TrackWell coordinated TrackIUU (2019), described as the first comprehensive system for predictive identification of illegal, unreported, and unregulated fishing.
TRACKWELL HF
Icelandic tech company developing predictive systems to identify illegal fishing and support fisheries compliance enforcement.
Their core work
TrackWell is an Icelandic private company building technology systems for fisheries monitoring and maritime compliance, operating from Reykjavik — one of Europe's most active fishing hubs. Their flagship H2020 project, TrackIUU, aimed to create the first predictive identification system for illegal, unreported, and unregulated (IUU) fishing, indicating they develop data-driven tools for fisheries enforcement and regulatory authorities. They also participated in SAF21, a research network examining the social science dimensions of 21st-century fisheries, suggesting their work connects technology with governance and human behavior in fishing systems. Their positioning in Iceland gives them direct operational proximity to the industry problems they address.
What they specialise in
Participated as a third party in SAF21 (2015–2018), a multi-year network studying social science aspects of fisheries for the 21st century.

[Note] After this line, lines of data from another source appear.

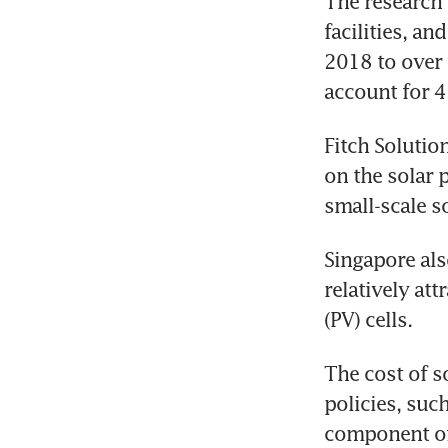
The research 
facilities, a
2018 to over 
account for 4
Fitch Solutio
on the solar 
small-scale s
Singapore als
relatively at
(PV) cells.
The cost of s
policies, suc
component of 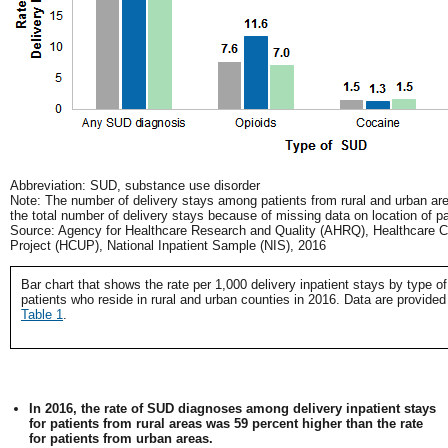
Abbreviation: SUD, substance use disorder
Note: The number of delivery stays among patients from rural and urban ar
the total number of delivery stays because of missing data on location of pa
Source: Agency for Healthcare Research and Quality (AHRQ), Healthcare Co
Project (HCUP), National Inpatient Sample (NIS), 2016
Bar chart that shows the rate per 1,000 delivery inpatient stays by type o
patients who reside in rural and urban counties in 2016. Data are provided
Table 1
.
In 2016, the rate of SUD diagnoses among delivery inpatient stays
for patients from rural areas was 59 percent higher than the rate
for patients from urban areas.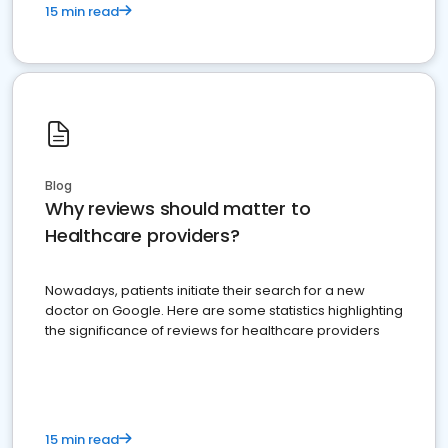
15 min read
Blog
Why reviews should matter to
Healthcare providers?
Nowadays, patients initiate their search for a new
doctor on Google. Here are some statistics highlighting
the significance of reviews for healthcare providers
15 min read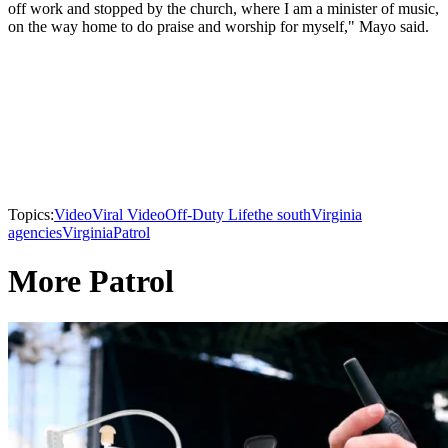
off work and stopped by the church, where I am a minister of music,
on the way home to do praise and worship for myself," Mayo said.
Topics:
Video
Viral Video
Off-Duty Life
the south
Virginia
agencies
Virginia
Patrol
More Patrol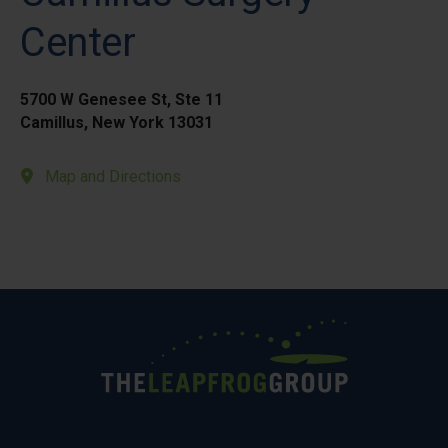
Center
5700 W Genesee St, Ste 11
Camillus, New York 13031
Map and Directions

The TrackIUU mandate — predictive identification of fishing activity — implies underlying vessel tracking and behavioral data analytics capabilities.
How they've shifted over time
In their early H2020 engagement (2015–2018), TrackWell participated in a research-oriented fisheries network (SAF21) in a supporting third-party role, suggesting they were contributing applied industry knowledge to an academic consortium rather than leading technology development. By 2019, they had shifted into a coordinator role with TrackIUU, taking ownership of a technology innovation project under the SME instrument — a clear move from research contributor to product developer. With only two projects the signal is limited, but the direction is unambiguous: from research participant toward independent technology leadership in fisheries compliance.
TrackWell appears to be moving from peripheral research involvement toward commercializing their own fisheries monitoring product, positioning themselves as a technology provider to enforcement and regulatory bodies rather than an academic partner.
How they like to work
TrackWell has operated in both follower and leader roles across their two projects, suggesting a flexible engagement model depending on maturity of the technology. Their 13 unique partners across 9 countries — achieved in just two projects — indicates they engage in well-networked, multi-country consortia rather than small bilateral arrangements. Coordinating a project solo under the SME instrument suggests they are comfortable taking ownership of deliverables and managing project obligations independently.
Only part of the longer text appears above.